Disparition

Alice Munro, prix Nobel de littérature 2013, s’est éteinte

Alice Munro, prix Nobel de littérature 2013 - Photo Peter Muhly AFP

Alice Munro, prix Nobel de littérature 2013, s’est éteinte

Seule canadienne à avoir remporté le prix Nobel de littérature, Alice Munro, spécialiste de la nouvelle, est décédée à l'âge de 92 ans.

Par Charles Knappek
avec AFP Créé le 15.05.2024 à 09h55 ,
Mis à jour le 15.05.2024 à 13h26

Alice Munro, prix Nobel de littérature 2013, est décédée dans la soirée du 13 mai dans la province de l'Ontario, située dans le centre du Canada, où se déroulaient la plupart de ces récits, a précisé à l'AFP son éditrice.

Qualifiée par l'Académie suédoise de « maîtresse de la nouvelle contemporaine », capable « d'accueillir toute la complexité épique du roman en quelques courtes pages », elle avait élevé cette forme littéraire au rang d'art.

Toutefois, malgré ce succès et une moisson impressionnante de prix littéraires engrangés en plus de quatre décennies de carrière, Alice Munro était restée discrète, à l'image de ses personnages, essentiellement des femmes, dont ses textes ne mettent jamais en relief la beauté physique. « Je pense que toute vie peut être intéressante », avait-elle déclaré lors d'un entretien après avoir reçu son prix Nobel.

En langue française ses textes sont disponibles aux éditions de l’Olivier en France et aux éditions du Boréal au Québec.
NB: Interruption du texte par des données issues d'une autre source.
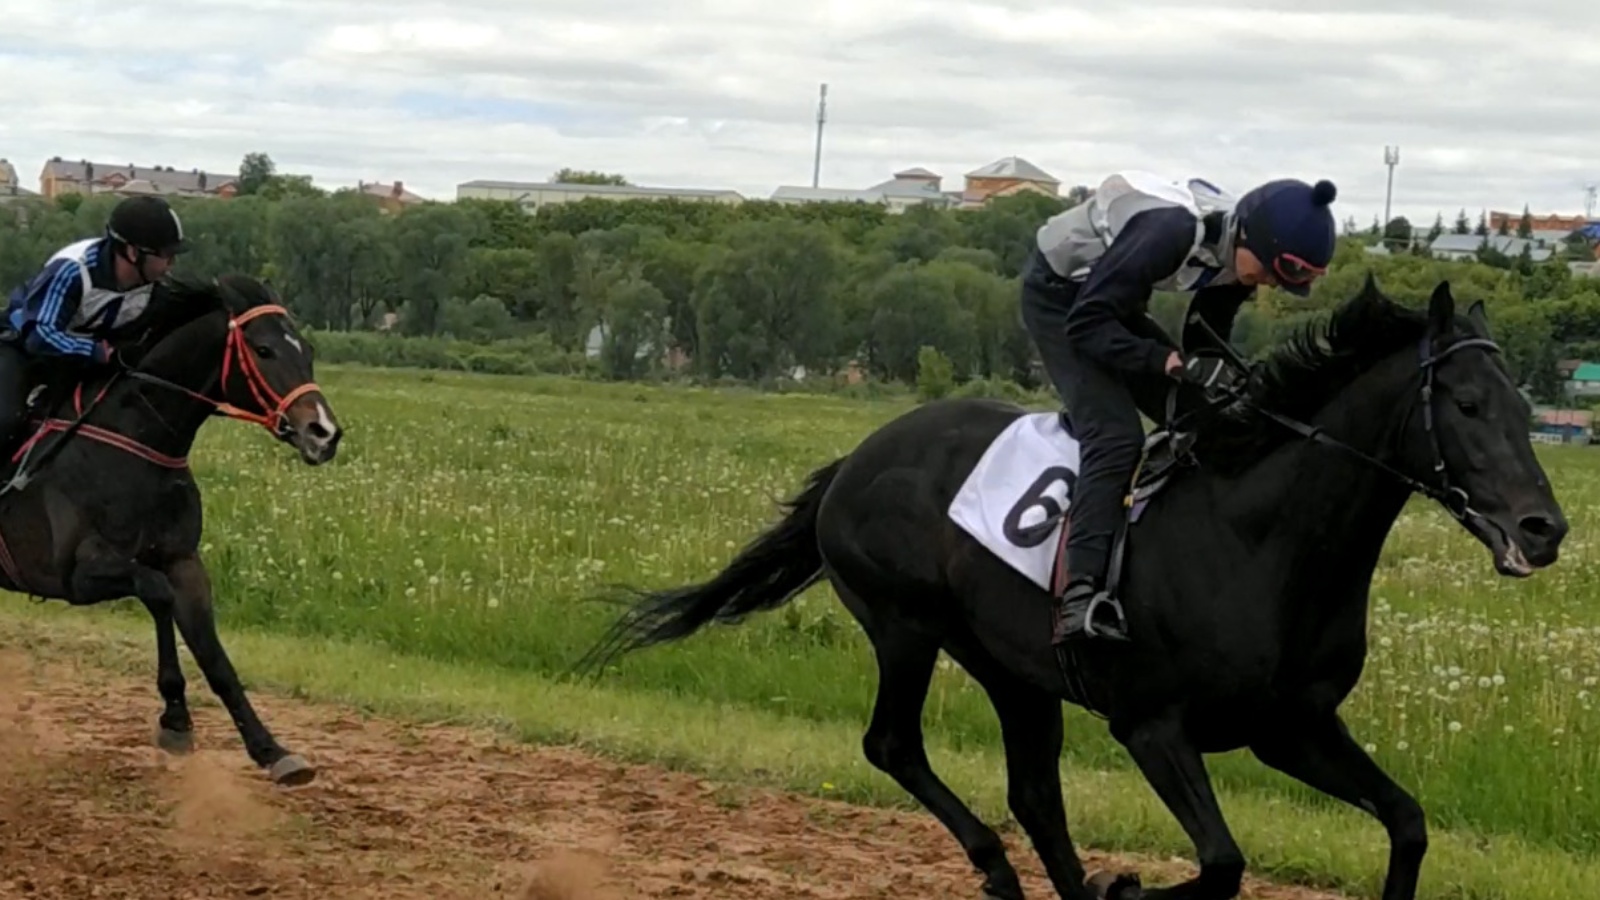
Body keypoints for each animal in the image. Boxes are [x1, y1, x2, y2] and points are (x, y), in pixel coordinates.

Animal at [0, 272, 344, 784]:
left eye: (307, 349)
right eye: (263, 350)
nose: (323, 433)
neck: (140, 440)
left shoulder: (183, 560)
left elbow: (212, 654)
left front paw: (271, 750)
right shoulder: (73, 574)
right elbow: (157, 593)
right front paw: (176, 716)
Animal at [576, 277, 1561, 890]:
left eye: (1526, 410)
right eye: (1467, 405)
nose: (1544, 528)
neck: (1262, 540)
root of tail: (858, 457)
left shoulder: (1292, 728)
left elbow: (1408, 823)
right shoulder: (1154, 726)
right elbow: (1221, 864)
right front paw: (1127, 889)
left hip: (1013, 670)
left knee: (1034, 797)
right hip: (904, 626)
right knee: (895, 748)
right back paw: (999, 869)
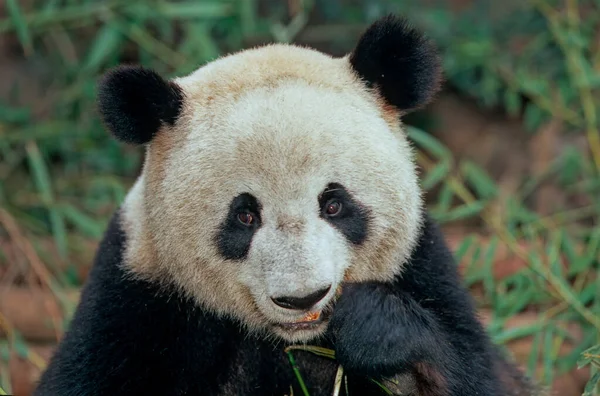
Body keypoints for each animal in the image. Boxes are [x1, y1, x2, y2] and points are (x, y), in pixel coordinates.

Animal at [35, 14, 536, 396]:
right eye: (244, 215)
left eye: (334, 205)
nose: (303, 298)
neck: (293, 339)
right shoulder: (137, 299)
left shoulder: (423, 265)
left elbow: (477, 373)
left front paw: (376, 332)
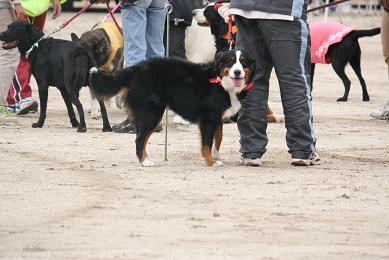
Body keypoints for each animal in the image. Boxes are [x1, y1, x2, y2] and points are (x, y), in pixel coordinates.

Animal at [89, 49, 256, 167]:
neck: (221, 83)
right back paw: (145, 162)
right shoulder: (209, 118)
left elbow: (218, 139)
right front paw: (211, 161)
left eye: (243, 62)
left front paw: (216, 156)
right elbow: (207, 142)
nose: (237, 72)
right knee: (140, 139)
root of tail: (137, 68)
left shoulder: (218, 118)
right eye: (230, 61)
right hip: (152, 113)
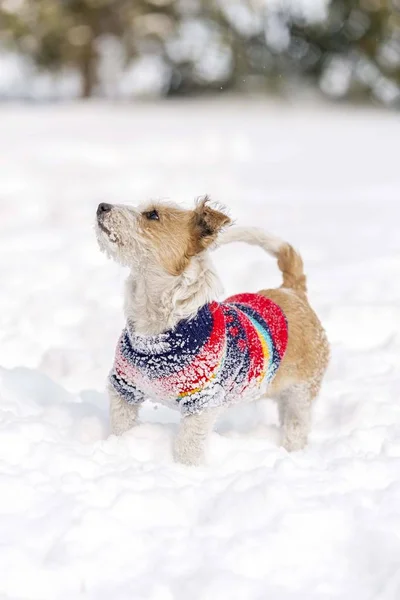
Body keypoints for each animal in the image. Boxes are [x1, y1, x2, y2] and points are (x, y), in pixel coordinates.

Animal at [95, 199, 330, 466]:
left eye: (153, 215)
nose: (102, 206)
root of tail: (292, 291)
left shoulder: (202, 402)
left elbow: (188, 445)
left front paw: (185, 469)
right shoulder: (124, 388)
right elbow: (121, 426)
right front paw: (120, 447)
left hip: (301, 393)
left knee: (297, 426)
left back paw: (292, 451)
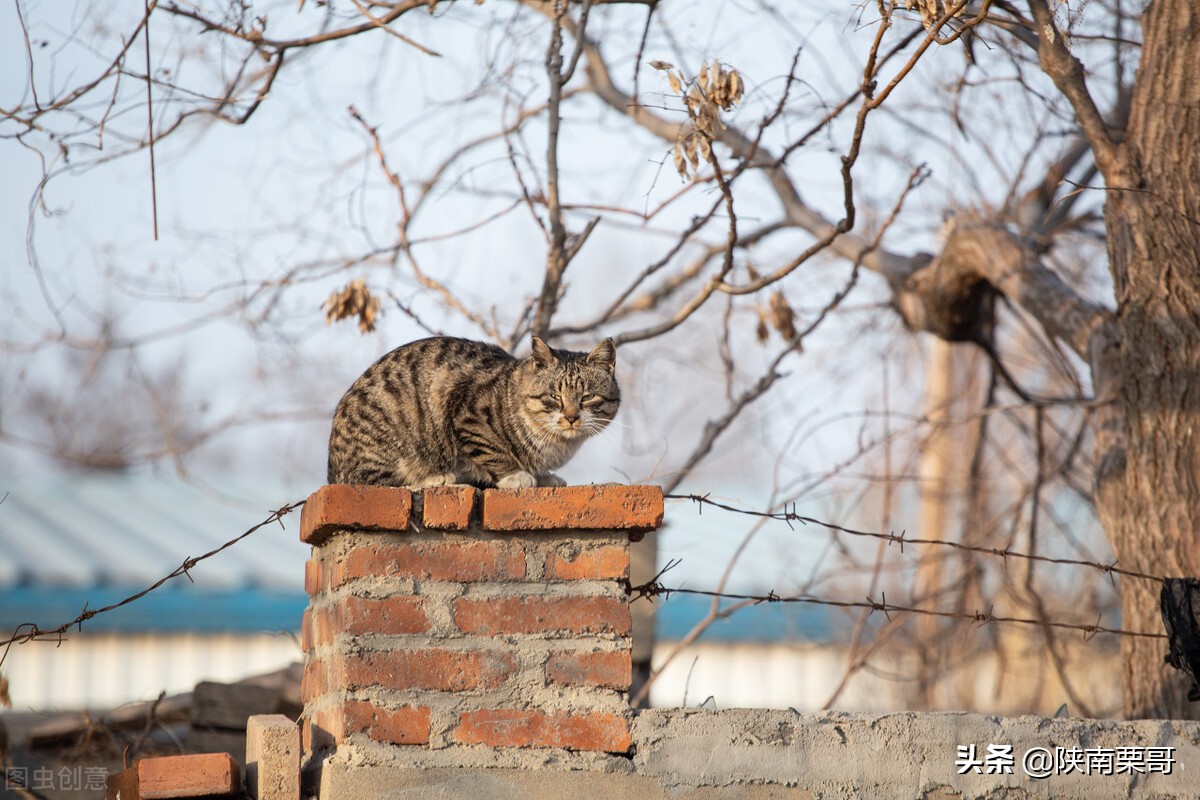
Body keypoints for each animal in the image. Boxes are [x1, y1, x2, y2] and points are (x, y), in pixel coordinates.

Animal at [328, 335, 619, 489]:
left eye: (587, 397)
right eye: (555, 397)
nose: (571, 417)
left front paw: (544, 476)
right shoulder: (466, 412)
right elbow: (493, 450)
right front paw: (516, 475)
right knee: (374, 481)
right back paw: (435, 477)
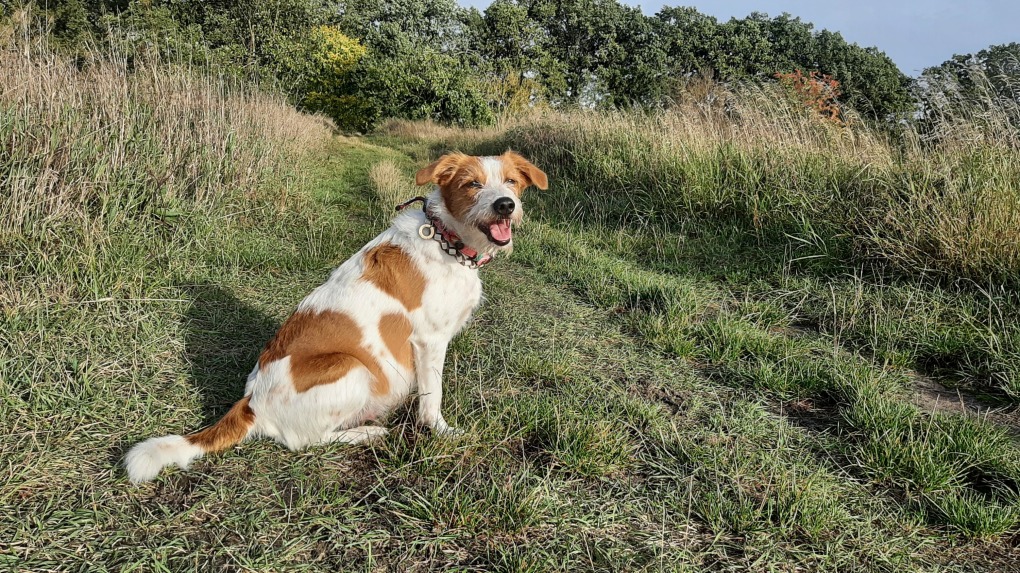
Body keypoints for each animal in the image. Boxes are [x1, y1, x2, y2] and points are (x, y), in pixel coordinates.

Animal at [125, 149, 550, 479]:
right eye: (472, 184)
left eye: (511, 182)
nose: (505, 205)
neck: (447, 240)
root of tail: (250, 404)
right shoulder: (429, 341)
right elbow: (433, 397)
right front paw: (441, 431)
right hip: (351, 367)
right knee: (303, 441)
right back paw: (365, 433)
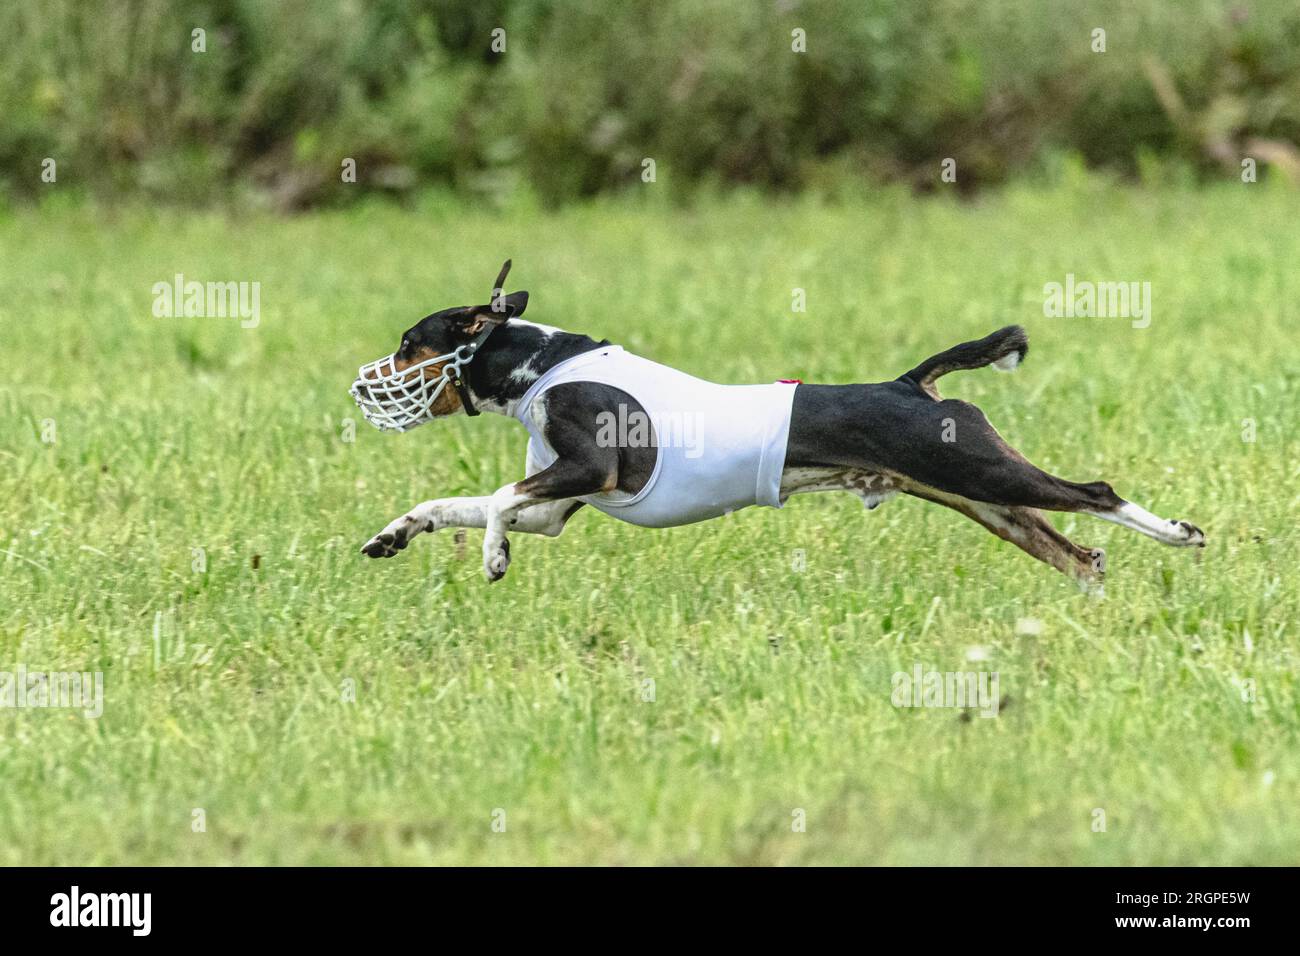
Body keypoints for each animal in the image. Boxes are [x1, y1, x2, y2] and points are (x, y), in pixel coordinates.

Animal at [351, 264, 1201, 590]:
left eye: (407, 344)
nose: (365, 382)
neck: (541, 366)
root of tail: (911, 383)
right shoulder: (558, 506)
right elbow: (450, 505)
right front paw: (394, 535)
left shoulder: (588, 472)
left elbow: (495, 500)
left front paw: (492, 558)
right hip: (983, 499)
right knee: (1077, 553)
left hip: (983, 474)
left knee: (1096, 493)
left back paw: (1180, 534)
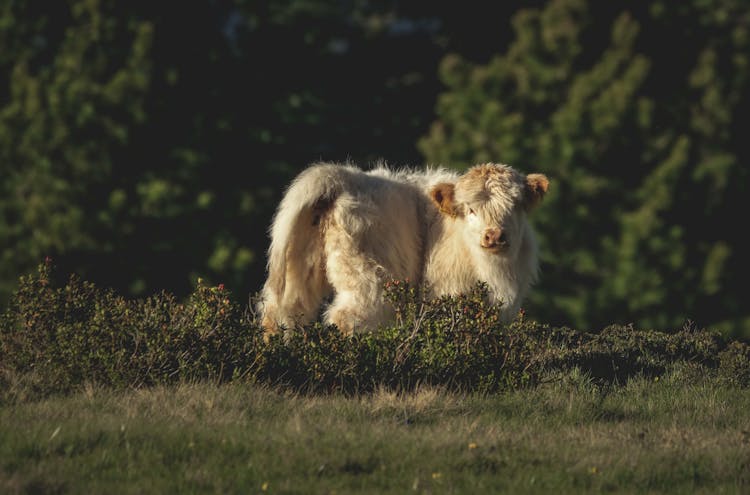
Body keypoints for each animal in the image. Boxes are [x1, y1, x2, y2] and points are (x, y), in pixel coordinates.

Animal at [262, 163, 548, 340]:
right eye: (470, 209)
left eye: (515, 206)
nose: (494, 235)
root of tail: (342, 176)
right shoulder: (448, 294)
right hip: (371, 280)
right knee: (346, 318)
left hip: (299, 269)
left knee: (280, 313)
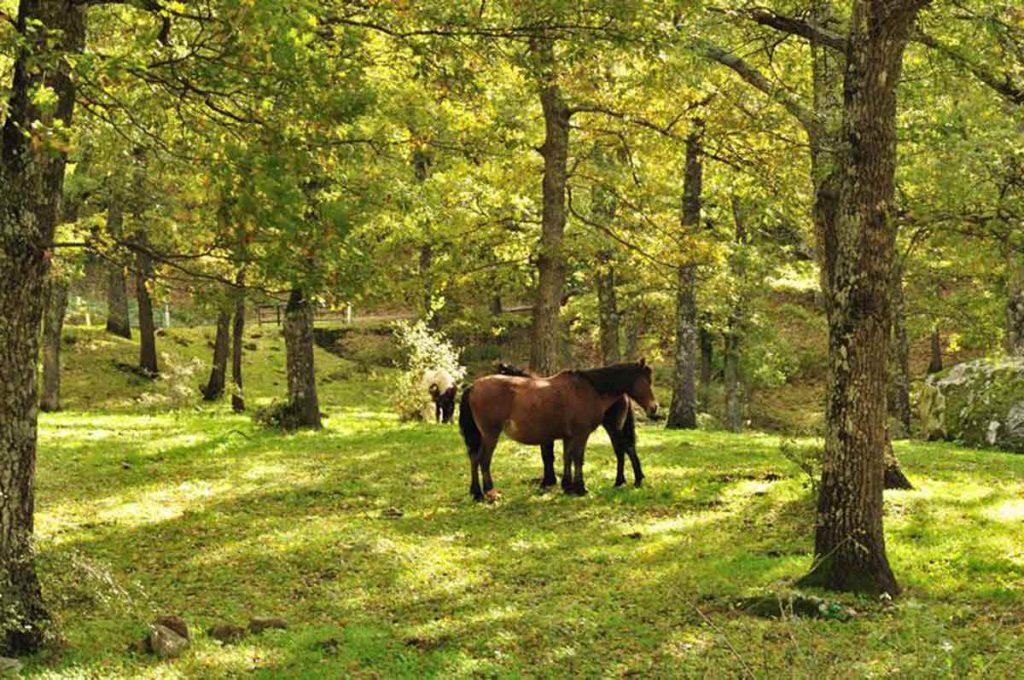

En poche, Points propose également une dizaine de ses œuvres.

« Le monde a perdu l'une de ses plus grandes écrivaines. Elle nous manquera profondément », a déclaré Justin Trudeau, le Premier ministre canadien, en publiant sur X une photo à ses côtés.

Elle était « une virtuose de l'écriture » pour la ministre de la Culture canadienne Pascale St-Onge. « Pendant six décennies, ses histoires ont séduit les lecteurs au Canada et à travers le monde. Elle reste la seule Canadienne à avoir jamais remporté le Prix Nobel de littérature », a-t-elle déclaré.

Écrire, un rêve d’adolescente

Alice Munro a expliqué que devenir écrivaine était son rêve dès l'adolescence, au milieu des années 1940. « Mais à cette époque, on ne pouvait pas annoncer ce genre de choses. Il ne fallait pas attirer l'attention sur soi. Ça avait peut-être un rapport avec le fait d'être canadien, ou d'être une femme. Peut-être les deux », affirmait-elle dans une interview.

Sa première nouvelle, Les dimensions d'une ombre, est publiée dès 1950, alors qu'elle est étudiante à l'université de Western Ontario. De 1968 à 2012, cette femme de lettres écrit 14 recueils de nouvelles (Fugitives, Trop de bonheur, Rien que la vie). Divorces, remariages, retour au pays compliqué : en vingt à trente pages, elles condensent des existences apparemment banales.

« Elle était la plus grande autrice de nouvelles de notre époque. Elle était exceptionnelle en tant qu'écrivaine et en tant qu'être humain », a estimé auprès de l'AFP David Staines, professeur de littérature et ami de longue date.

Nombre de ces écrits, des histoires violentes et belles, ont été publiés dans des magazines prestigieux, dont The New Yorker ou The Atlantic Monthly.

Deux fois récompensée du prix Giller

« J'ai commencé à écrire des nouvelles parce que la vie ne me laissait pas le temps pour un roman », affirmait-elle avec son sens unique de la dérision.

« Elle est notre Tchekhov et survivra à la plupart de nos contemporains », avait prédit la grande romancière et critique américaine Cynthia Ozick.

Margaret Atwood, autre grande autrice canadienne, avait qualifié cette « femme formidable » de pionnière, il y a quelques années. « Le chemin vers le Nobel n'a pas été facile pour elle: les chances qu'une star littéraire émerge à son époque et depuis l'Ontario rural étaient quasiment nulles ».

Alice Munro, qui avait grandi entre un père violent, éleveur de renards et de volailles, et une mère institutrice décédée prématurément de la maladie de Parkinson, a également remporté le prix international Man Booker en 2009. Ainsi que le prix Giller – le prix littéraire le plus prestigieux du Canada – à deux reprises.

En 2009, Alice Munro a révélé qu'elle avait subi un pontage cardiaque et qu'elle avait été traitée pour un cancer.

Sa nouvelle L'Ours traversa la montagne – tirée d’Un peu, beaucoup, pas du tout, retraduit en 2019 par la Française Agnès Desarthe – a été adaptée au cinéma sous le titre « Loin d'elle », avec Julie Christie en malade d'Alzheimer.